I found the ride in the D-Max a touch firmer than what I was expecting but I’m putting this down in-part to the vehicle I had being brand spanking new with only 300 kilometres on the clock.
I would expect the springs and shocks to offer a little more give after a few thousand k’s but you must understand that the D-Max has been developed with a focus on tough, rather than soft and comfortable.
Inside the cabin in the top spec LS-Terrain you’ll find leather seats, an electronically adjustable driver’s seat, and some good sized storage areas including an upper and lower glove box.
The upper spec models also feature a touchscreen audio/satellite navigation system encompassing a rear reversing camera.
The system takes a little bit of getting used and at first isn’t the easiest I have come across to navigate around.
On a more positive note the system offers Bluetooth connectivity and has an auxiliary audio input.
The system also comes with audio reminders on road conditions such as if you’re above the speed limit, approaching a school zone, speed camera or high accident area.
It’s a good feature but when driving in city areas it can be a little annoying due to the frequency of reminders that the female voice gives you, thankfully you can change all of this in the systems settings.
While the interior is certainly not an unpleasant cabin you still get the feeling on the inside that the D-Max is built primarily for the rough and tough rather than for passenger comfort.
This means the door trims and dash are made from hard plastic (the positive side to this is that it’s easy to keep clean especially if you’re using the Isuzu D-Max as a family vehicle e.g. little people have sticky fingers and have a habit of spilling drinks etc.).

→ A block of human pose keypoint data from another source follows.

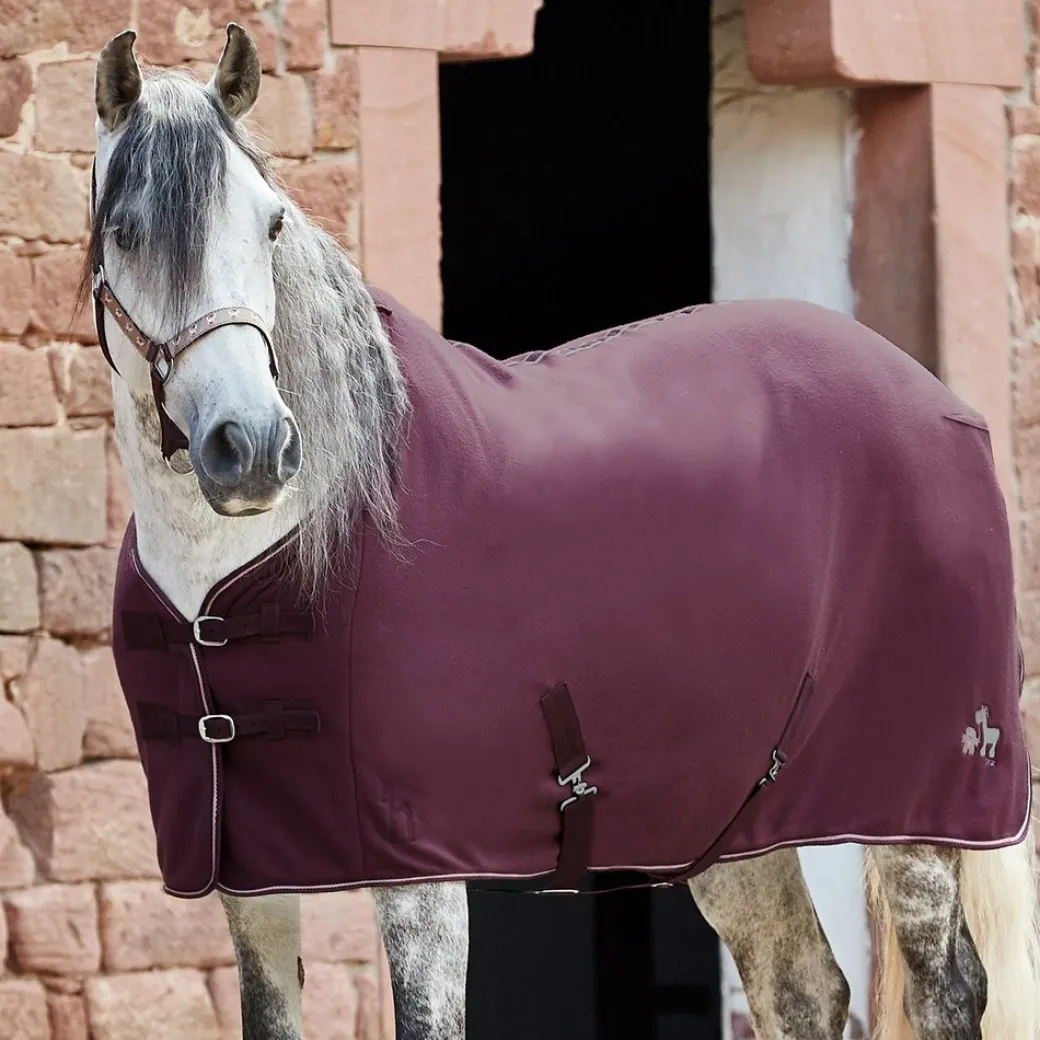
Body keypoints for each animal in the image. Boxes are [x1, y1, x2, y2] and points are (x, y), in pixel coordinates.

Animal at [84, 23, 1040, 1040]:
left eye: (269, 225)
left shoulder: (421, 878)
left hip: (918, 814)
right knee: (803, 986)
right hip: (728, 820)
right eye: (126, 230)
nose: (254, 447)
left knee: (947, 992)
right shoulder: (251, 883)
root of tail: (939, 400)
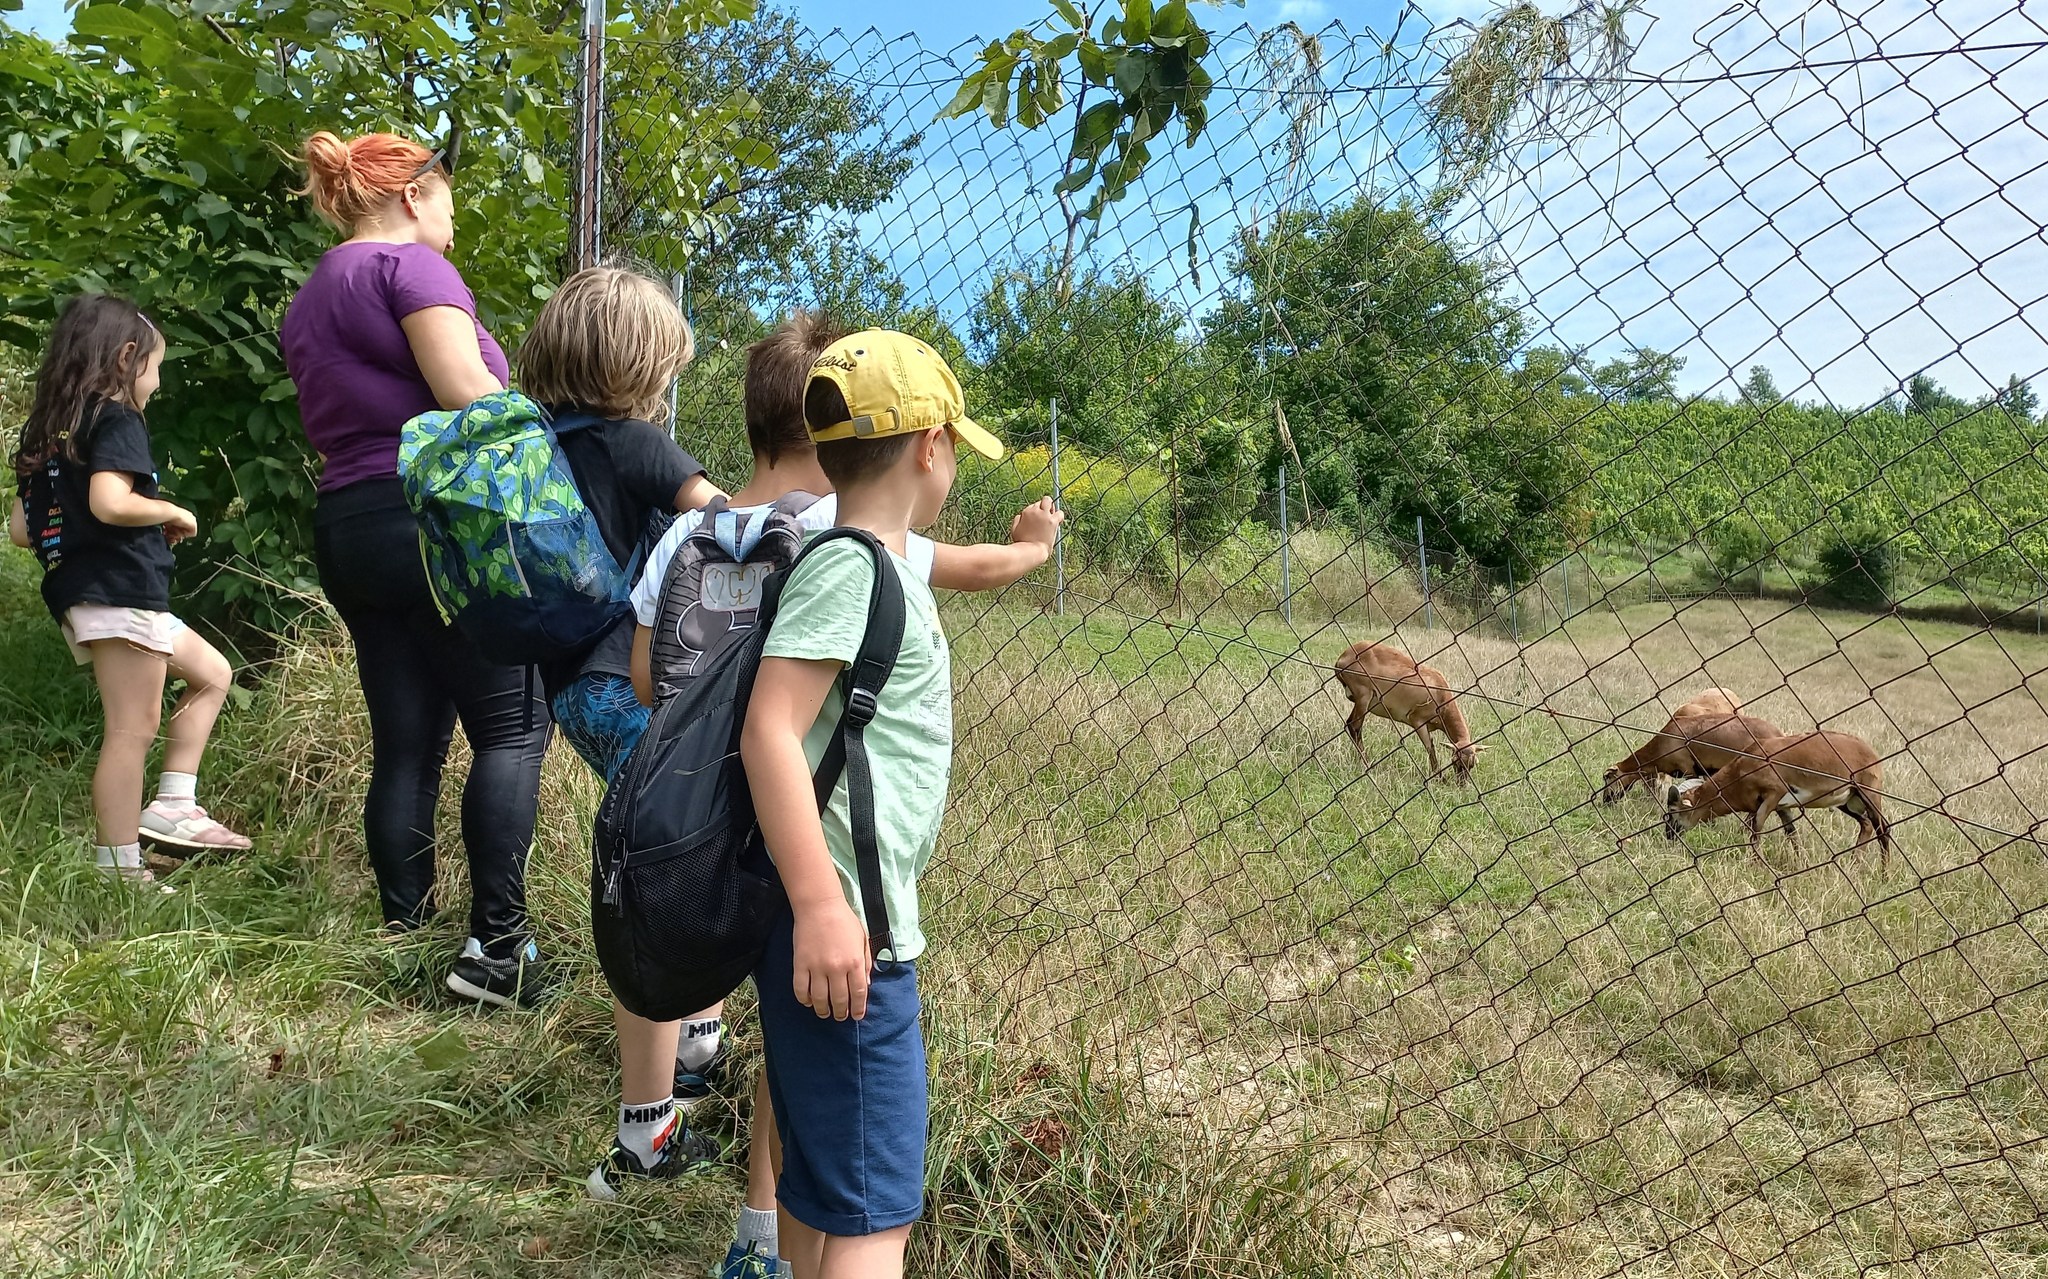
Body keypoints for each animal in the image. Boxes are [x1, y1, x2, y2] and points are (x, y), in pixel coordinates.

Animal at [1327, 642, 1490, 781]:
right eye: (1455, 761)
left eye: (1472, 764)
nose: (1462, 784)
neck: (1439, 692)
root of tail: (1343, 657)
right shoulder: (1417, 721)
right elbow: (1430, 747)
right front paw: (1440, 778)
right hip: (1363, 698)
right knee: (1354, 726)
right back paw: (1368, 764)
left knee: (1350, 724)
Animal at [1662, 728, 1884, 867]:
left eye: (1673, 810)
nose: (1669, 835)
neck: (1745, 765)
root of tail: (1871, 753)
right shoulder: (1782, 807)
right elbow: (1791, 833)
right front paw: (1802, 864)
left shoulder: (1773, 795)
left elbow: (1756, 829)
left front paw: (1756, 864)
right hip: (1848, 803)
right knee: (1866, 825)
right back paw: (1855, 865)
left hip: (1870, 795)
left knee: (1883, 831)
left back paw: (1884, 876)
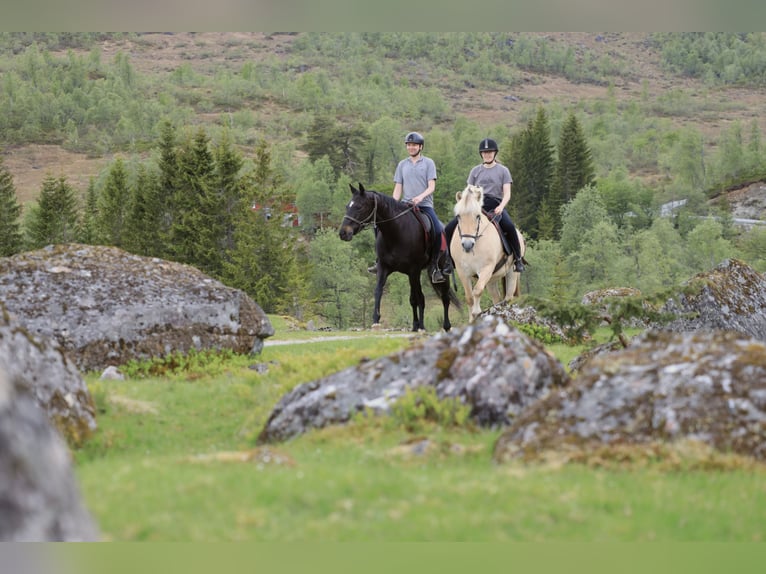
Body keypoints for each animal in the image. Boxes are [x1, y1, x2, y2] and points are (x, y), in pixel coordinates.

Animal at [340, 184, 460, 332]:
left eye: (360, 207)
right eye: (347, 206)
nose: (343, 233)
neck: (396, 232)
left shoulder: (414, 270)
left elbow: (419, 298)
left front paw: (421, 326)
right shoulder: (384, 268)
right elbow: (379, 291)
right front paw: (376, 320)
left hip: (441, 272)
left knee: (445, 297)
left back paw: (446, 326)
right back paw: (416, 325)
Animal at [450, 186, 528, 322]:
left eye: (477, 216)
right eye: (458, 216)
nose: (467, 245)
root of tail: (520, 235)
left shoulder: (486, 269)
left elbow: (477, 291)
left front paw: (476, 313)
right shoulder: (463, 272)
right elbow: (469, 298)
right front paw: (472, 320)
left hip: (511, 273)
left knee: (508, 298)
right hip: (492, 280)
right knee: (497, 299)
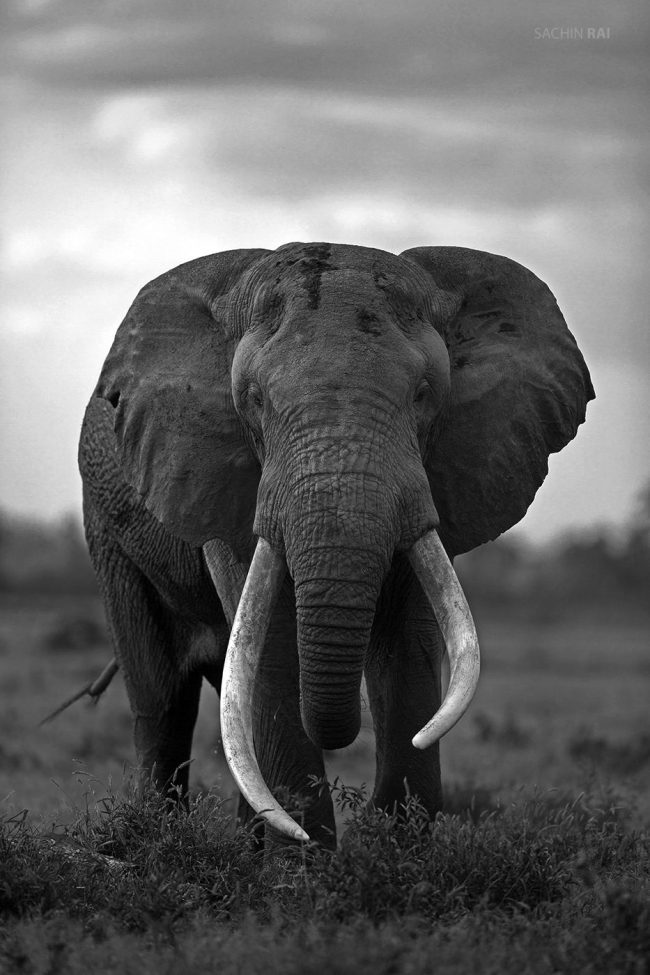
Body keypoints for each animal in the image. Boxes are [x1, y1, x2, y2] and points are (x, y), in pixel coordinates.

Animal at [78, 241, 593, 846]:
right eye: (254, 399)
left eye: (424, 395)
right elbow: (272, 641)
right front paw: (304, 860)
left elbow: (406, 640)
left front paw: (396, 850)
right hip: (107, 525)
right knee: (163, 697)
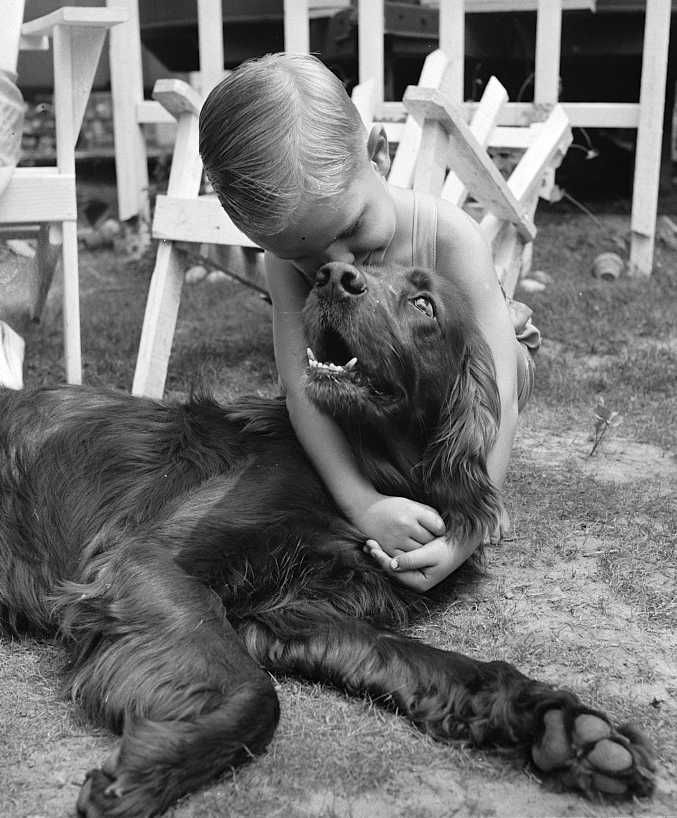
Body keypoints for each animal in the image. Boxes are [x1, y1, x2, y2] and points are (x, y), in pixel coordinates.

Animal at [1, 262, 656, 816]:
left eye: (424, 303)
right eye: (361, 265)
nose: (333, 275)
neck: (372, 473)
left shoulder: (298, 615)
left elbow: (439, 665)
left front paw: (568, 729)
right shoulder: (146, 561)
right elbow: (257, 695)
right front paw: (154, 769)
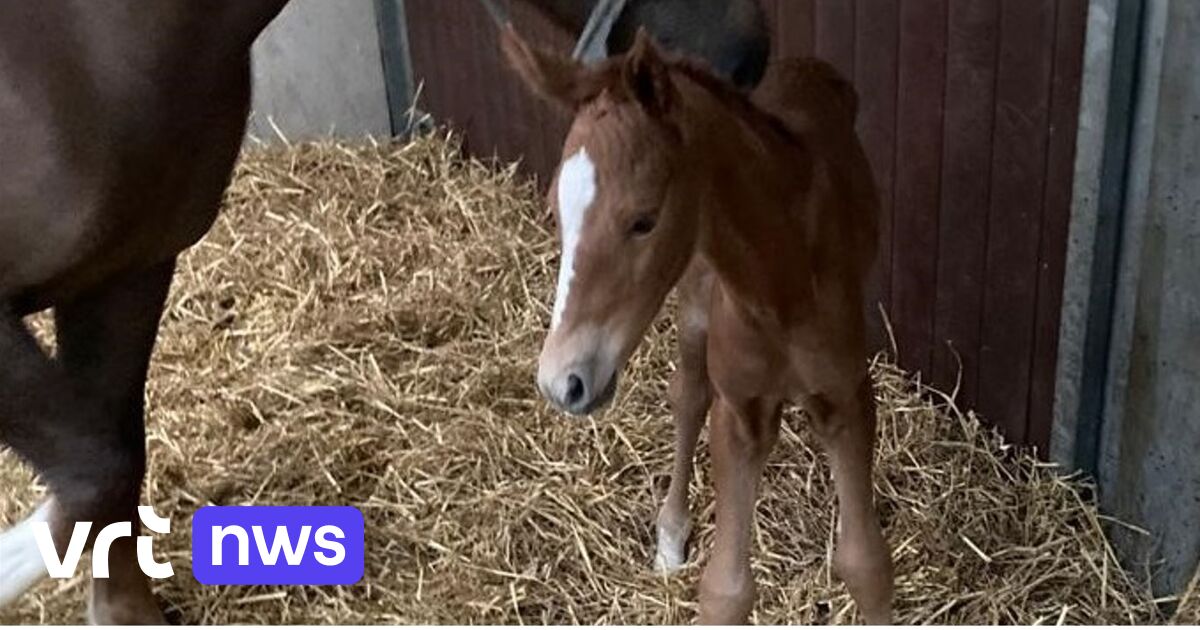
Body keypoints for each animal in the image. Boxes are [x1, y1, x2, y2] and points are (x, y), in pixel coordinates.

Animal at [501, 28, 897, 619]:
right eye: (555, 212)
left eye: (643, 220)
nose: (561, 382)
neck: (779, 288)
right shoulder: (738, 413)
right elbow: (726, 590)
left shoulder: (847, 396)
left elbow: (866, 566)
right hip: (692, 305)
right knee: (688, 395)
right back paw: (670, 537)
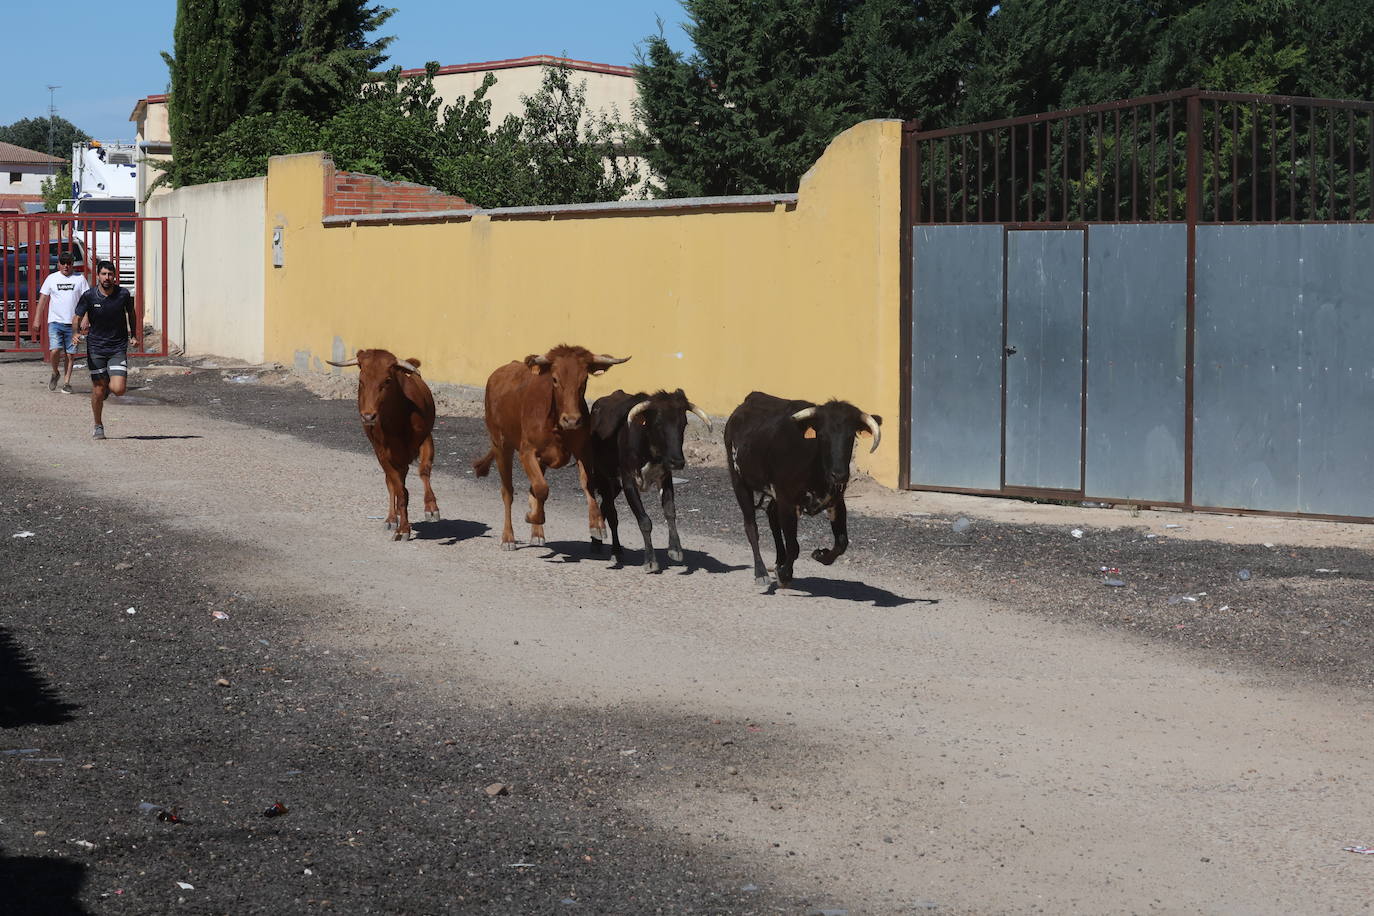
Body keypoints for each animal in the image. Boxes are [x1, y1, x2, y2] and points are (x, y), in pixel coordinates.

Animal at [324, 348, 436, 538]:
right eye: (361, 380)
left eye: (387, 380)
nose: (368, 416)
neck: (397, 420)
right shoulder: (381, 452)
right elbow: (397, 487)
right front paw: (403, 528)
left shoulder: (426, 438)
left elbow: (424, 470)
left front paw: (431, 508)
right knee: (392, 484)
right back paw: (392, 518)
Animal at [469, 347, 626, 552]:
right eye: (555, 379)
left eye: (584, 380)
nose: (572, 420)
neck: (555, 422)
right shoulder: (527, 452)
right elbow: (542, 489)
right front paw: (532, 516)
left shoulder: (584, 450)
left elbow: (586, 484)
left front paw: (597, 525)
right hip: (501, 445)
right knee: (508, 492)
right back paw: (508, 538)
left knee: (531, 489)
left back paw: (537, 534)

The arm rests and steering wheel are quite firm and this lets down the comfort levels a little.
Just on the steering wheel I was a little perplexed that you get cruise control buttons but no volume or stereo controls.
Other positives in the cabin of the D-Max include great visibility, simple and well placed air-conditioning and heater controls and adequate leg room front and back.
I’m pleased to report that the D-Max also holds its own when it comes to safety with standard features including six air-bags, ABS, EBD, ESC, traction control, hill ascent and descent control and emergency brake assist among others.
No doubt this new model will surpass the previous D-Max’s poor 3-Star ANCAP safety rating.
Interestingly the Colorado comes with only four air-bags and doesn’t have hill ascent and descent control or brake assist and it was recently awarded a 5-Star ANCAP rating!
I was also pleased to note that the D-Max has three child seat anchor points in the back and these are easy to access thanks to a fold-down seatback.
But I still haven’t answered the question “Is it still tough?”
Well Isuzu tell me the new model has been built on a stronger and more durable ladder chassis which increases rigidity.
I don’t doubt that because the Isuzu D-Max certainly feels like a tough truck all-round.
At this point I can’t see how this new one can’t meet or surpass the popularity of the superseded D-Max.
NUTS & BOLTS
Engine: 3.0 litre four cylinder turbo diesel producing 130kW and 380Nm.
Transmission: 5 speed auto or manual.
Safety: Not yet ANCAP tested.
Warranty: 3 years or 100,000km, whichever occurs first.
Price: From $27,200. Test vehicle – LS-Terrain $51,700.